Questi ultimi, divenuti uno dei passatempi più preoccupanti specie tra i giovani. A lanciare l'allarme è l'associazione Giocatori Anonimi di Napoli, che ha sede al civico 8 di via dei Cimbri e che ha attivato addirittura un centralino (si può chiamare al 3331437994) per combattere un fenomeno che si è trasformato nella piaga sociale del nuovo millennio. Storie choc, quelle raccontate dall’Associazione giocatori anonimi: si va dalle casalinghe che si prostituiscono nei bagni delle sale Bingo pur di racimolare soldi per giocare ai videopoker agli studenti tra i 16 e i 17 anni che rubano in casa dei genitori.



«Abbiamo creato un gruppo di aiuto e ascolto - spiega uno dei responsabili, che per ovvie ragioni preferisce rimanere nell'anonimato - per spingere chi è affetto da questa dipendenza ad uscire allo scoperto e rivolgersi a noi. Occorre partire innanzitutto dall'autoconsapevolezza, o meglio dalla convinzione e dall'accettazione che si ha bisogno di essere aiutati. Ma non necessariamente da uno specialista, nella fattispecie uno psicologo o un sociologo, bensì attraverso il confronto ed il dialogo con gli altri».



Nella piccola comunità di via dei Cimbri sono attualmente circa una cinquantina coloro che si sono iscritti all'associazione per venir fuori dal tunnel in cui sono piombati, insieme alle loro famiglie, a causa del gioco d'azzardo. È nell'immobile dove pagano il fitto alla chiesa valdese, che ne è proprietaria, che uomini e donne si raccontano le loro storie personali.



Tutto partendo da un codice di regole da rispettare. «Le norme principali - spiega ancora il rappresentante dell'associazione - sono: prendere coscienza del problema, frequentare gli altri soci e ascoltare il loro vissuto, ma soprattutto non giudicare mai gli errori degli altri né i propri». Varia la provenienza geografica degli associati, che non sono soltanto partenopei. C'è chi viene, infatti, da altre regioni, come la Basilicata, la Calabria e il Molise.

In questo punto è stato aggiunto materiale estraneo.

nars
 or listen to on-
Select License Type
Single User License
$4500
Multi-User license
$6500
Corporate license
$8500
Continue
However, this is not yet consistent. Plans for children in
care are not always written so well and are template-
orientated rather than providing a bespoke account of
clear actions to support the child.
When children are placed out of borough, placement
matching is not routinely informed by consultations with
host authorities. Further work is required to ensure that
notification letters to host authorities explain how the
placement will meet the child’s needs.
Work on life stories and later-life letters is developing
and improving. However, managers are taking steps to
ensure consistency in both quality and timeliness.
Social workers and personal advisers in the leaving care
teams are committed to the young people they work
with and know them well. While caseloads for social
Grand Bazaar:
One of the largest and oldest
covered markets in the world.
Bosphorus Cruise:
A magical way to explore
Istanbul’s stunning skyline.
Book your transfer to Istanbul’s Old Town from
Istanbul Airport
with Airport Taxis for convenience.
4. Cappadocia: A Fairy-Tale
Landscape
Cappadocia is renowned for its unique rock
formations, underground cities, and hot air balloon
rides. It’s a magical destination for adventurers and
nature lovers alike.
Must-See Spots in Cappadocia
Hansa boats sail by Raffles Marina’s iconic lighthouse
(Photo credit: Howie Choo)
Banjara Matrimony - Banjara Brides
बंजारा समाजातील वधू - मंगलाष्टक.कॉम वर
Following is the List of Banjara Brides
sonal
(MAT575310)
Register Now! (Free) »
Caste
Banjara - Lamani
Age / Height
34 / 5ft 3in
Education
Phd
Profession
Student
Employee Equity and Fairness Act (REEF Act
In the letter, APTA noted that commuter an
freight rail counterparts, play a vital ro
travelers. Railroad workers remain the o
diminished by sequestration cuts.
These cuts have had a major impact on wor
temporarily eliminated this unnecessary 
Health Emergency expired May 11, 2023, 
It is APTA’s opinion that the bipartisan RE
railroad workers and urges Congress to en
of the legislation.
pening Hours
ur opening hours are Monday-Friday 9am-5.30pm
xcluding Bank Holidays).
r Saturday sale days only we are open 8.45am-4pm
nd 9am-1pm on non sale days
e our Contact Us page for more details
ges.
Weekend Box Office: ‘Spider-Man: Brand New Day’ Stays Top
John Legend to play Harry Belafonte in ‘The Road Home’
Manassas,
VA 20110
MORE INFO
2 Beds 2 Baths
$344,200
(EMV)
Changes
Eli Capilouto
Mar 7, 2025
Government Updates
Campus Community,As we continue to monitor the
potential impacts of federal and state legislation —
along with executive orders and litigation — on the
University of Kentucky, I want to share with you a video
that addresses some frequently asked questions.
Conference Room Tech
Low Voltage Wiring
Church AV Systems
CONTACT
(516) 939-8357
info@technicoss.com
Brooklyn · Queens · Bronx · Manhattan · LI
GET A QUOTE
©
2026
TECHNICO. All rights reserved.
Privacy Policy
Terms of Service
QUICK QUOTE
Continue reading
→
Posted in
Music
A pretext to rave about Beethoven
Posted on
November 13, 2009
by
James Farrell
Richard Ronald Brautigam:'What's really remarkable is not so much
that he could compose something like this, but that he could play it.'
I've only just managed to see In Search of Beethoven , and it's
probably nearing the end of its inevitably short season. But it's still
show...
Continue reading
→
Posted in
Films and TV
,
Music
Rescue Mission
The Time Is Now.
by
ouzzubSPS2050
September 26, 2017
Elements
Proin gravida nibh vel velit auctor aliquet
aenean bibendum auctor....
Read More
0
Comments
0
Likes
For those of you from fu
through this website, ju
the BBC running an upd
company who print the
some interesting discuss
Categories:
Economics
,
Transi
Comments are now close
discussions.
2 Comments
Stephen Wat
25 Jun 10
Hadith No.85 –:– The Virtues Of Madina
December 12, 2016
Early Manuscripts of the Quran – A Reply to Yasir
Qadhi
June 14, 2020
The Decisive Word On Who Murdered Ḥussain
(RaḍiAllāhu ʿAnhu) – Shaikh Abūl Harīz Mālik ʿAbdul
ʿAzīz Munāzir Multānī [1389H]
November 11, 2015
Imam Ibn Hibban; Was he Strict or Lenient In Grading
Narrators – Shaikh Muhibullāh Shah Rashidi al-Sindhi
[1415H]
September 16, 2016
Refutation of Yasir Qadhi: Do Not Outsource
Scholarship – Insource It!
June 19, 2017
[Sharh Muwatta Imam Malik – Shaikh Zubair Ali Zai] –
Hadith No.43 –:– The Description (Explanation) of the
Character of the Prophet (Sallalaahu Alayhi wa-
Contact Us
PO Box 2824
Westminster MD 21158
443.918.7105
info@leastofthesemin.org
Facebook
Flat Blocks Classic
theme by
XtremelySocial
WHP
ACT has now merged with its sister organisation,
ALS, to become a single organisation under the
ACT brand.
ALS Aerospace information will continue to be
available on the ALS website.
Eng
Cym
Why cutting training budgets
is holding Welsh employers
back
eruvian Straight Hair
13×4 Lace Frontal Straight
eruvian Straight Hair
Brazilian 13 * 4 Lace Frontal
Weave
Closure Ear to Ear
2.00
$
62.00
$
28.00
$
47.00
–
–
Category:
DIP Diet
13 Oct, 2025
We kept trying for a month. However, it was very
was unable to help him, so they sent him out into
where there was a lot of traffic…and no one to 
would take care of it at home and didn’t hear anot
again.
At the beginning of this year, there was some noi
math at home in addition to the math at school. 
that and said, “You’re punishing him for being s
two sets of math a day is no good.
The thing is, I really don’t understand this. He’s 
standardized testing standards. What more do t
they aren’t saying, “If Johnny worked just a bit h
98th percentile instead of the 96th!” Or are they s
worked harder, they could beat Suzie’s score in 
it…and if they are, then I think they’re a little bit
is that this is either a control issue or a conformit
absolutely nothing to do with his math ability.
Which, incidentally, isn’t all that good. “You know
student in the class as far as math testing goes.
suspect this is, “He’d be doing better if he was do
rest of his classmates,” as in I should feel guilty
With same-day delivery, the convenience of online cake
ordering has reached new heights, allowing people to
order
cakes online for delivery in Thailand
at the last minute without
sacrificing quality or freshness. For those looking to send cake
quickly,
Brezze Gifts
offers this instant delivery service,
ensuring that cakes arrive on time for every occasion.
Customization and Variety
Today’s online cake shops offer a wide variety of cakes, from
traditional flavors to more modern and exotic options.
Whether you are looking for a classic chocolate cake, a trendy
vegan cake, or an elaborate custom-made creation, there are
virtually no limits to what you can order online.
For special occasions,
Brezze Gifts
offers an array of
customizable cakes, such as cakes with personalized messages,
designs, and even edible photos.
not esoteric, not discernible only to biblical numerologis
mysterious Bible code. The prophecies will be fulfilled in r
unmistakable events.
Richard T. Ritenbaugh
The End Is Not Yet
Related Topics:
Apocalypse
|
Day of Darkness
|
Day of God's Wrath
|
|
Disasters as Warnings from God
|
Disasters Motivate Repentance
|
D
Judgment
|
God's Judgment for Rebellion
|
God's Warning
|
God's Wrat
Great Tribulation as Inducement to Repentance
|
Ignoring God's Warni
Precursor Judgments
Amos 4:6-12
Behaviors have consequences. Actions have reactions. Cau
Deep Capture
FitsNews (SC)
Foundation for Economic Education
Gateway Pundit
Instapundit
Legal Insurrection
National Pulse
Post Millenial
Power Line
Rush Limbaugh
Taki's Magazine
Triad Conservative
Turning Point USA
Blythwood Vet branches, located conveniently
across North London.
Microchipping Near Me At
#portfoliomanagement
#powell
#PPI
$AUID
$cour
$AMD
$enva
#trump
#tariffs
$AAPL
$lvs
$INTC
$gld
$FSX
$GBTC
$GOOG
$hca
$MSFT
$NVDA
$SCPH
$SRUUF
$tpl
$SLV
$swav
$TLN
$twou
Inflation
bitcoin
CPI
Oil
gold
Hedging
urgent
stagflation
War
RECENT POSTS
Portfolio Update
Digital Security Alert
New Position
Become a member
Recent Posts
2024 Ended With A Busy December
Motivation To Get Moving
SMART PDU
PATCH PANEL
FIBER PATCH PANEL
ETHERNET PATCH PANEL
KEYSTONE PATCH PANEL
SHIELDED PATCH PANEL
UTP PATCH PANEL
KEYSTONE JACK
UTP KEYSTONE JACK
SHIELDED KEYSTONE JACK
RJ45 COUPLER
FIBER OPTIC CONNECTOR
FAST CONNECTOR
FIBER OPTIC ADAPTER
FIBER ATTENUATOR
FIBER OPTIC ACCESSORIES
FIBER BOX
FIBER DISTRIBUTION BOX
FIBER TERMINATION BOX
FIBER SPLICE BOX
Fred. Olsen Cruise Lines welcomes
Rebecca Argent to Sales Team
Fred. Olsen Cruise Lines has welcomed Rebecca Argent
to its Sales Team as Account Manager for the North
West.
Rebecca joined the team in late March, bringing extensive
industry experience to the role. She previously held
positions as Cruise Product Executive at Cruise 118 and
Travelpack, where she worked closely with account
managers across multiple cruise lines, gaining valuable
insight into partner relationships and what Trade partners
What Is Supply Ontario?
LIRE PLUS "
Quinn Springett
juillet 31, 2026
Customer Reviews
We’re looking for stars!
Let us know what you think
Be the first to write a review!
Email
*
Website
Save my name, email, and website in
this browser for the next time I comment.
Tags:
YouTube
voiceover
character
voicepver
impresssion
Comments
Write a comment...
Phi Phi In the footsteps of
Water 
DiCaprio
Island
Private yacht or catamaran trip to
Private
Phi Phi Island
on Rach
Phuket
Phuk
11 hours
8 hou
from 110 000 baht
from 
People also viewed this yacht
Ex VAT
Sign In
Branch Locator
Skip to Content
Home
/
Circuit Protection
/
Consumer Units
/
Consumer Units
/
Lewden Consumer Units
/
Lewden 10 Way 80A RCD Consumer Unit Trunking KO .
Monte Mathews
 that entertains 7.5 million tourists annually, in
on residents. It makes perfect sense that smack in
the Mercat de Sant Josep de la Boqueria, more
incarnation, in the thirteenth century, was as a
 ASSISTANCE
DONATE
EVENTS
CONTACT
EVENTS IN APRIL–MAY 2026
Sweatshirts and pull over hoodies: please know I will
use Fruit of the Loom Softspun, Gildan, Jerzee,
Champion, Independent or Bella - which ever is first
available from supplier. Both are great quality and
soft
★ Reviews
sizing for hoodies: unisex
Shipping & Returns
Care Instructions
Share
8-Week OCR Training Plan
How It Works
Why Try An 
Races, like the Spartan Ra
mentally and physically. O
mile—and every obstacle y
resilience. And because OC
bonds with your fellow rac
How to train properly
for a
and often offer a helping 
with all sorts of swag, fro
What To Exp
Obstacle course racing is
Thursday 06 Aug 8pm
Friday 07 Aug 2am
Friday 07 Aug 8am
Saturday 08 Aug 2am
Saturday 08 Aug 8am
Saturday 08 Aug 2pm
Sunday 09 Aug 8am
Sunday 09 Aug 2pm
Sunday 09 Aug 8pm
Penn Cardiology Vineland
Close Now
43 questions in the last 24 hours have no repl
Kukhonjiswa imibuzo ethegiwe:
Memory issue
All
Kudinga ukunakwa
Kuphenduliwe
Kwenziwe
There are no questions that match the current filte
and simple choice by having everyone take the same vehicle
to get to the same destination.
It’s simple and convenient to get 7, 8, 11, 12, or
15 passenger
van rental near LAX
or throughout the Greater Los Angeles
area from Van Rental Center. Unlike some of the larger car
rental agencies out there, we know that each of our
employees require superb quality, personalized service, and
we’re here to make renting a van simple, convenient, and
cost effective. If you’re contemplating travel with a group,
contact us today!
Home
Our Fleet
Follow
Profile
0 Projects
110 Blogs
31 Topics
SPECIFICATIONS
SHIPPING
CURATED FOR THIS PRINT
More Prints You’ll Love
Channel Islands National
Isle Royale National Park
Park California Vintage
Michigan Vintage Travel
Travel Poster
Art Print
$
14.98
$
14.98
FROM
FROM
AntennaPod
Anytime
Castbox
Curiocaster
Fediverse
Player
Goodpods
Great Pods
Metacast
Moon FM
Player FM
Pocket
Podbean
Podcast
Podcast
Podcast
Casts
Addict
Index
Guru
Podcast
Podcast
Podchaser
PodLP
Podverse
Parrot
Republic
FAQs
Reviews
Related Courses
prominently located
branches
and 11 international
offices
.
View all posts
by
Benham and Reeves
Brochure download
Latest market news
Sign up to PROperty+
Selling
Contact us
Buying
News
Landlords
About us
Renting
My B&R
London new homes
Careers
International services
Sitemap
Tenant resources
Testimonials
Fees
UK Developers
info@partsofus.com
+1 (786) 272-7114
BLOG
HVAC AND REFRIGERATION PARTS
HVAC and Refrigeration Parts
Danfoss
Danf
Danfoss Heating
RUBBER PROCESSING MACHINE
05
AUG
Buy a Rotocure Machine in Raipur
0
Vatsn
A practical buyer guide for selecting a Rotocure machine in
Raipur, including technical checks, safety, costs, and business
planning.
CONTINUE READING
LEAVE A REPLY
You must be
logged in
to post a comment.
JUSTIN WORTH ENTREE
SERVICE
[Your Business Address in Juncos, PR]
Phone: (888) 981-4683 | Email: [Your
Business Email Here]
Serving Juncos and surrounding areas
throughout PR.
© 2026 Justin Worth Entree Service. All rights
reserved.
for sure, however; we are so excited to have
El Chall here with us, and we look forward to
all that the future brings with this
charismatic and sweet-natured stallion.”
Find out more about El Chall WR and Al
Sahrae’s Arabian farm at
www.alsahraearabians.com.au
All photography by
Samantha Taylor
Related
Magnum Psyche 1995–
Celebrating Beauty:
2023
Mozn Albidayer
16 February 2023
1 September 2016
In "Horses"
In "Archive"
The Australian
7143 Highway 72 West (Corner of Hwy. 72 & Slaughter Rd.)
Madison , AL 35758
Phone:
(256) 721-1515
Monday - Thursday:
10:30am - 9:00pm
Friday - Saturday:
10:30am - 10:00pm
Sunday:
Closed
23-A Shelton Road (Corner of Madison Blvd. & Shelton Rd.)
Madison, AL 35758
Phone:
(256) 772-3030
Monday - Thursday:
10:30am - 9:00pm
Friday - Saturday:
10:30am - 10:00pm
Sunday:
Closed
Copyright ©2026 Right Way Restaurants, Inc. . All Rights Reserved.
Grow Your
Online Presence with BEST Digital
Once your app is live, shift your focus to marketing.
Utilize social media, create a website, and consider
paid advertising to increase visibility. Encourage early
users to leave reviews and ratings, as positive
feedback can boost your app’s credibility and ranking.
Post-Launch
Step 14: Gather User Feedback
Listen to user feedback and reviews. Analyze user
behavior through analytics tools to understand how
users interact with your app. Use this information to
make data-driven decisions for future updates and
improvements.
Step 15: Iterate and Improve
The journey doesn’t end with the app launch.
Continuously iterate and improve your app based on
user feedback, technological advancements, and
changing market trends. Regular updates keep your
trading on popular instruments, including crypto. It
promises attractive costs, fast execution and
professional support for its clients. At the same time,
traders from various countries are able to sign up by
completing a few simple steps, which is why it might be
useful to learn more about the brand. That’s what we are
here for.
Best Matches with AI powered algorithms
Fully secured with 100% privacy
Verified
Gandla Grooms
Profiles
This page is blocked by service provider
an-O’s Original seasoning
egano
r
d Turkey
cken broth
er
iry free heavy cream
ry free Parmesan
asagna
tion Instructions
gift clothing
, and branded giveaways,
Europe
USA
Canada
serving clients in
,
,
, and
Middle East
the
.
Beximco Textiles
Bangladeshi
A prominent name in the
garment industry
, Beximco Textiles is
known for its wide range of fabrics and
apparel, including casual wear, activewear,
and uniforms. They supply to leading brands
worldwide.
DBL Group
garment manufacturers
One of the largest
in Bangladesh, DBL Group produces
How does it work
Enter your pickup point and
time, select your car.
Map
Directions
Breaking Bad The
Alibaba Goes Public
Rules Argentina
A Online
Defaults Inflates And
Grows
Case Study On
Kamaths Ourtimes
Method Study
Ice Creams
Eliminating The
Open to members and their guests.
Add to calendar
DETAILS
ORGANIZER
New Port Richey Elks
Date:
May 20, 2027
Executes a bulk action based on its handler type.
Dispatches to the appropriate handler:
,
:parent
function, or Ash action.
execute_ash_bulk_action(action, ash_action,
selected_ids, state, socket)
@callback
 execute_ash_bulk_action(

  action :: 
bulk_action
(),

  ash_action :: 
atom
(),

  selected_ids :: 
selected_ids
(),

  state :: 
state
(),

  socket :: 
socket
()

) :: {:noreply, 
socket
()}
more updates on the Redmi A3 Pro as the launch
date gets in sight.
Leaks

Non è possibile, secondo i responsabili dei Giocatori Anonimi, tracciare un identikit standardizzato del giocatore d'azzardo «tipo». Alla categoria appartengono le fasce sociali più svariate: si va dalla casalinga all'impiegato, dall'imprenditore dapprima proprietario di una catena commerciale che ora è stato costretto a rimboccarsi le maniche e fare il salumiere dopo aver dissipato il proprio patrimonio o, ancora, al libero professionista che ha tentato invano di fare fortuna con video poker e slot machine in bar e tabaccherie, ritrovandosi invece abbandonato dalla consorte.



«Ma vi sono anche molti studenti - fanno sapere dall'associazione - che hanno di solito un'età compresa tra i 17 e i 18 anni, che arrivano addirittura a rubare in casa, ai genitori pur di far soldi per comprarsi abiti e scarpe griffati o il telefonino all'ultima moda. Ecco perché crediamo che sia importante soprattutto il recupero di chi cade nell'inganno del gioco, che regala soltanto un'effimera felicità».



Infine, un dato che emerge, tra gli altri: il 90% di chi è «ammalato» viene spinto a chiedere aiuto all'associazione da un parente e/o da un amico fidato. Affinché la speranza - come si suol dire - non sia l'ultima a morire.